Platelets as effectors in immune and hypersensitivity reactions.


IgE receptors have been recently characterized on human blood platelets. These receptors share common properties within the Fc epsilon R2 previously described on macrophages and eosinophils with a Ka of 3 X 10(7) M-1 and a mean number of 600-1,000 binding sites for IgE per platelet. The production of an anti-Fc epsilon R2 monoclonal antibody has allowed the identification on platelet membrane preparations of two major bands of 43-45 and 31 kD. In parasitic infections (schistosomiasis, filariasis) IgE-dependent killing by platelets has been demonstrated. In allergic asthma and in Hymenoptera venom sensitivity patients, IgE-dependent activation of platelets expressed by the release of cytocidal mediators and oxidative burst can be specifically triggered by the corresponding allergen.
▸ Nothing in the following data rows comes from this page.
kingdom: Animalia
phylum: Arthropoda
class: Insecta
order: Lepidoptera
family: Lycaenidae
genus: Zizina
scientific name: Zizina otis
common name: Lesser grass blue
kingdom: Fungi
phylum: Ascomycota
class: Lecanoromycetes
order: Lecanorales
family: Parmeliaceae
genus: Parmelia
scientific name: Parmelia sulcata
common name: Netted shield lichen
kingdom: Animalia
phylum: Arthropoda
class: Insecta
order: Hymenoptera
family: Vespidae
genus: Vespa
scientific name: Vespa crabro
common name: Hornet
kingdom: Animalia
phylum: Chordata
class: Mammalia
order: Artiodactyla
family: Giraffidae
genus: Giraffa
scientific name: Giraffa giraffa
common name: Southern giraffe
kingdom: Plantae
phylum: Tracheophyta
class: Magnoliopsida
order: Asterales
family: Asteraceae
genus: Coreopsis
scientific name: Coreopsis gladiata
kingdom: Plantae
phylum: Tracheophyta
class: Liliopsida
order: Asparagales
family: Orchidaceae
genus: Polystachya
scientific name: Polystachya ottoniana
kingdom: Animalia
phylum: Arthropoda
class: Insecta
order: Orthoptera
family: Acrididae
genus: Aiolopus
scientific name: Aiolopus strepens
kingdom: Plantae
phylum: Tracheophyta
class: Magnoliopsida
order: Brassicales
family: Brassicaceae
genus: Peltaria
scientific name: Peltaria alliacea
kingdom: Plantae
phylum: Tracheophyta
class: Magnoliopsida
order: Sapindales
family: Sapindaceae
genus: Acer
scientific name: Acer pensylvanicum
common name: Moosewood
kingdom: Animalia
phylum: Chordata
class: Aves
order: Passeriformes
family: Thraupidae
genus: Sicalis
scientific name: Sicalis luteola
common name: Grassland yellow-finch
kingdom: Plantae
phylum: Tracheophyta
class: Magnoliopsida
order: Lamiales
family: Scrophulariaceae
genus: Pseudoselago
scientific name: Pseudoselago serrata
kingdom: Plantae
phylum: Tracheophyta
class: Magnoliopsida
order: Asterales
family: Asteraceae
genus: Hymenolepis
In aspirin-sensitive asthma, a direct, non-IgE-dependent platelet activation by nonsteroidal anti-inflammatory drugs has been demonstrated. The platelet abnormality apparently involved a defect of the prostaglandin H2 binding to its specific receptor and a possible imbalance in the regulatory functions of the lipoxygenase metabolites. Platelet effector functions have been recently shown to be regulated by T cell factors. A novel suppressive lymphokine (PASL) produced by OKT8 T cell subset inhibits platelet activation and killing whereas IFN-gamma has been identified among T cell factors produced by OKT4+ cells able to trigger platelet activation. These observations open original perspectives into the pathogenesis, the diagnosis and the prevention of allergic and pseudoallergic disorders, and they provide support to the concept of a role for platelets in various immune and hypersensitivity reactions.